The remaining reviews were all rather cursory, but the authors nonetheless wrote detailed responses to each reviewer concern. Some examples are:
Reviewer spBc (rating 5):
- The paper was "well-motivated and clearly written." (As AC, I wholeheartedly agree.)
- "more details about the CNN architecture (number of layers, kernel sizes, etc.) would be helpful." (The authors provided additional details, as requested.)
Reviewer 8ZdG (rating 4):
- "Sections C.5 and 4.6 provide standard deviations but do not specify the error computation method." (The authors provided the appropriate equations and justification.)
- "The cross-token prefetching framework claims to hide latency (Figure 5), but lacks a detailed breakdown of overhead components (e.g., prediction time, data transfer, synchronization)." (The authors provided a table listing overheads.)
- "no deployment data for edge devices is provided" (Author response: "Our work primarily targets large-scale, cloud-based LLM inference systems.")
Reviewer 8ZdG's response was: "The rebuttal... addresses most of my concerns raised in the initial review."
Y2CJ (rating 3) was unconvincing to me, and the reviewer did not adequately respond to the author rebuttal.
- "The writing remains a large improvement space." (As AC, I strongly disagree with this statement.)
- "The evaluation are conducted on narrow tasks, a simple needle-in-a-haystack task and a longbench task." (Factually wrong, and corrected by authors in rebutttal.)
- "The calibration step M is 5, a small number. AKA, every 5 steps the proposed method needs to 1) compute attention scores on the whole sequence; 2) fetch KV cache of the whole sequence." (The authors responded with a detailed explanation, and an experiment ablation with various different values for M.)
AC opinion
This paper has a number of strengths.
- The paper is very clear and extremely well-written, among the best in my batch.

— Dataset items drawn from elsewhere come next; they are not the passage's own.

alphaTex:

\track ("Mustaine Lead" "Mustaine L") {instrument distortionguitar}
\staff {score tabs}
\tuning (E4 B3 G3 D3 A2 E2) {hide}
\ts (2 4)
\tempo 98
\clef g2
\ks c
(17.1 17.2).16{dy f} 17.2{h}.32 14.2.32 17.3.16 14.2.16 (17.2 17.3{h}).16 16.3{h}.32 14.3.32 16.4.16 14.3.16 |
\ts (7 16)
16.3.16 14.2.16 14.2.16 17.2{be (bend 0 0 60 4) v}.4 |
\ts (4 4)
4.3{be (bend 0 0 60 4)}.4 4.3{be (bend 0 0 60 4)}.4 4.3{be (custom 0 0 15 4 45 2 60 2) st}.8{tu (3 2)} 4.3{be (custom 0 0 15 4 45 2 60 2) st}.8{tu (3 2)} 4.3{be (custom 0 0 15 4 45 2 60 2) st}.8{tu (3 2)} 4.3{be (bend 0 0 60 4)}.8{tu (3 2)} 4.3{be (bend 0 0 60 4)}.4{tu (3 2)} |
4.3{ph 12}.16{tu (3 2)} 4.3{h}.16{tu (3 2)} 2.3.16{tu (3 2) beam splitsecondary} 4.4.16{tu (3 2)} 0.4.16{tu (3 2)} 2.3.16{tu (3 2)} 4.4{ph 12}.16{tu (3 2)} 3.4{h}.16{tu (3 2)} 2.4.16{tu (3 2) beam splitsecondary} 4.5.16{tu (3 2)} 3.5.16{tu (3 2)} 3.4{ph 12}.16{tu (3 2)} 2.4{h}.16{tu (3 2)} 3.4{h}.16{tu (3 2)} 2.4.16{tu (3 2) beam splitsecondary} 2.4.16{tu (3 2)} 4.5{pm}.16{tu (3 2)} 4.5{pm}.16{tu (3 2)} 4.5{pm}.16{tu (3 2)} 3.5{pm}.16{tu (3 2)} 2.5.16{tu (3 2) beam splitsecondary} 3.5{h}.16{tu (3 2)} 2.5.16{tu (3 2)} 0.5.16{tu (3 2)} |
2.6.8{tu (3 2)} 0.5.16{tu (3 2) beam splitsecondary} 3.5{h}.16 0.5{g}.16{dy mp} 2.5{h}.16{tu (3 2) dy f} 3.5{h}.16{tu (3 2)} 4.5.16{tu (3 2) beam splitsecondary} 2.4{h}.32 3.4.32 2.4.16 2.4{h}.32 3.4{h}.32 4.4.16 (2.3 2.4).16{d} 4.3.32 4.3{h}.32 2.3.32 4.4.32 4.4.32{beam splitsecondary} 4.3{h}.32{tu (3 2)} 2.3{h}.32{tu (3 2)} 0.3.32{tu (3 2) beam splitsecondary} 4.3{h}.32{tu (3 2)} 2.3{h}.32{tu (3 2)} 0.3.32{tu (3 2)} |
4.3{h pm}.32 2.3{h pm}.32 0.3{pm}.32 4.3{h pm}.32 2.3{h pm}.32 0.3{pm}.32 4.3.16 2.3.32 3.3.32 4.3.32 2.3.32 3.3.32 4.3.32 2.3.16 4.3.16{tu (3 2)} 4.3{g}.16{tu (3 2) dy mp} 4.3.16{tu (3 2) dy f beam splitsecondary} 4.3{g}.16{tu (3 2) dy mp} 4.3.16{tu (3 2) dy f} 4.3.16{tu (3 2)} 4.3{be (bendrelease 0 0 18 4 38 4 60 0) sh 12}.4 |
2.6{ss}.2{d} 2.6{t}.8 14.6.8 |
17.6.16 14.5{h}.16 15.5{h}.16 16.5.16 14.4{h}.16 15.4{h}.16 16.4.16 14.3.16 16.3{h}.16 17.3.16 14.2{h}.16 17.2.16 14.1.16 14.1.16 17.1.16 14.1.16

It provides qualitative assessments, which give further insight into attention in general, along with solid quantitative analysis and good diagrams.
- The literature review is fantastic.
- The problem is important, and the solution seems novel to me.
- The authors discuss various subtleties that weaker papers often overlook, e.g. line 240, "distributional error calibration."
- The implementation of their technique is solid, as can be seen from the author responses during rebuttal.
- The experiments are comprehensive and convincing.